#### [Texte fourni]

--------

Mascarade par Scott Snyder et Greg Capullo, coll. Vertigo aux éd. Urban Comics, 152 p., 19 euros. Sont disponibles aussi dans cette collection La Cour des hiboux, Un deuil dans la famille, L'An zéro et La Relève.
Si vous optez pour la plage ou la piscine
- "L’Héritier d’Hitler" de Geoff Moore, Anthony Del Col et Jeff McComsey (600 g)
Trois gradés nazis dans une salle sombre et sans fenêtre d'une base britannique non loin de Douvres. L'agente Brown du MI5 pour les interroger. Ils proposent leur liberté contre l'information qui peut faire basculer la guerre. Hitler a un fils, conçu lors de l'occupation allemande du Nord de la France pendant la Première guerre mondiale. Il s'appelle Pierre, travaille comme commis dans une boulangerie lilloise et représente une formidable porte d'entrée vers le Führer. Et si on arrive à faire entrer le fils dans le bunker de Berlin avec une arme, la guerre peut s'arrêter en quelques jours.
Ne vous arrêtez pas à la couverture, pas très ragoûtante, de ce comics bourré de bonnes idées avec un scénario retors à souhait et un dessin charbonneux qui vous plonge toute de suite dans l'ambiance pesante de l'Occupation. Un vrai bon moment de lecture sur 200 pages.
L'Héritier d'Hitler de Geoff Moore, Anthony Del Col et Jeff McComsey, éd. Paquet, 192 p., environ 30 euros.
- "Open Bar" de Fabcaro (moins de 500 g)
On ne présente plus Fabcaro, l'auteur de Zaï Zaï Zaï Zaï, comme le soulignent ad nauseam tous les stickers apposés sur ses albums depuis 2015, l’année où est sorti ce bijou d’humour noir qui a fortement contribué à la notoriété d’un auteur jusque-là inconnu du grand public. Depuis, Fabcaro s’est servi de cette récente notoriété pour nous raconter dans Pause l’angoisse née après cette médiatisation à laquelle il n’était pas préparé. Puis il a continuer à publier régulièrement des recueils de ces planches caustiques dont il a le secret. Après Et si l’amour, c’était aimer (éd. Six pieds sous terre) et Moins qu’hier (plus que demain) (éd. Glénat), il revient avec Open Bar, 1re tournée.

--------

#### [Extrait de données]
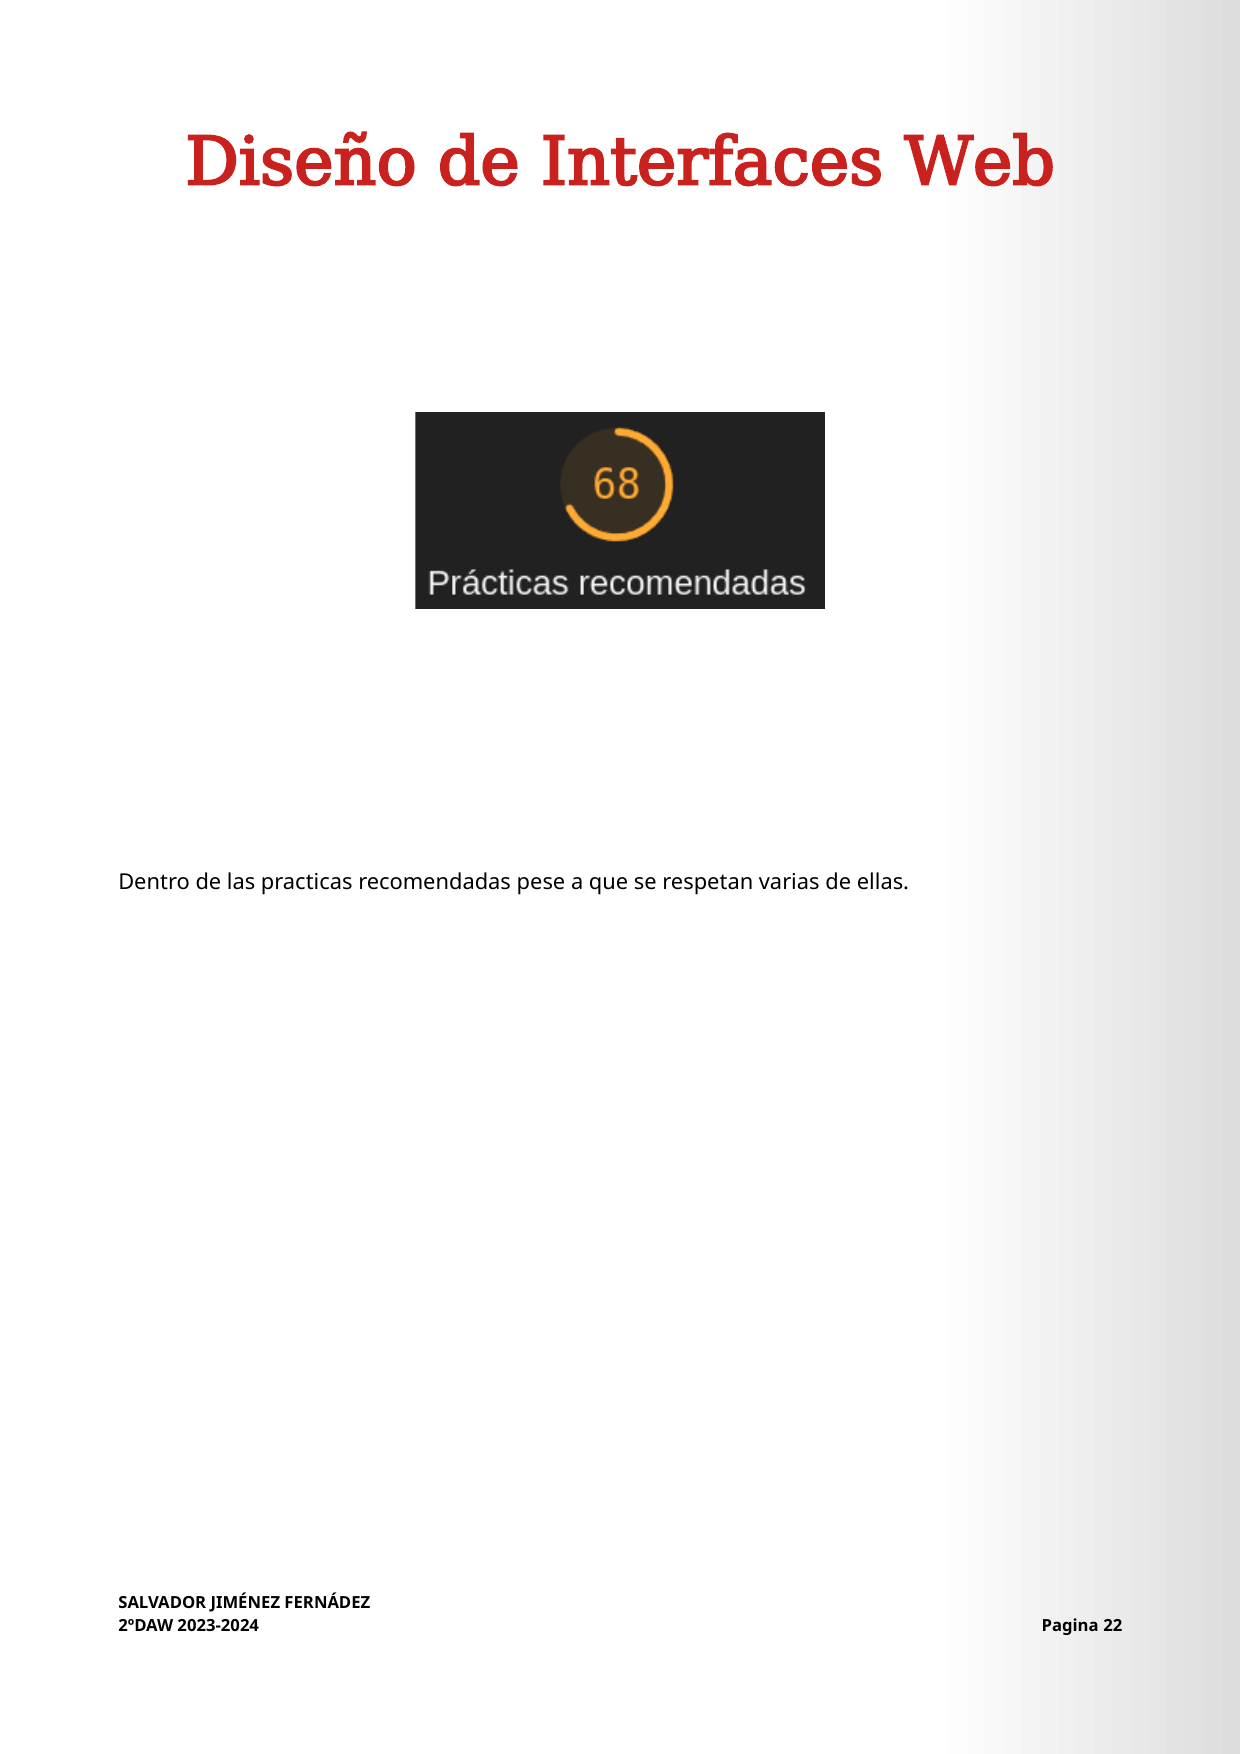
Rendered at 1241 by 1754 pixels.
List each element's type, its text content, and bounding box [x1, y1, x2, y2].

--------

#### [Consigne A]
Répondez à ces questions à partir du texte fourni :
(i) Quel est le prix approximatif de L'Héritier d'Hitler ?
(ii) Quel métier exerce Pierre ?
(iii) En quelle année est sorti Zaï Zaï Zaï Zaï ?
#### [Consigne B]
Citez fidèlement le passage du texte fourni qui va de « Si vous optez » jusqu'à « en quelques jours. ».

#### [Réponse complète A]
(i) Environ 30 euros.
(ii) Il est commis dans une boulangerie lilloise.
(iii) En 2015.

#### [Réponse complète B]
Si vous optez pour la plage ou la piscine
- "L’Héritier d’Hitler" de Geoff Moore, Anthony Del Col et Jeff McComsey (600 g)
Trois gradés nazis dans une salle sombre et sans fenêtre d'une base britannique non loin de Douvres. L'agente Brown du MI5 pour les interroger. Ils proposent leur liberté contre l'information qui peut faire basculer la guerre. Hitler a un fils, conçu lors de l'occupation allemande du Nord de la France pendant la Première guerre mondiale. Il s'appelle Pierre, travaille comme commis dans une boulangerie lilloise et représente une formidable porte d'entrée vers le Führer. Et si on arrive à faire entrer le fils dans le bunker de Berlin avec une arme, la guerre peut s'arrêter en quelques jours.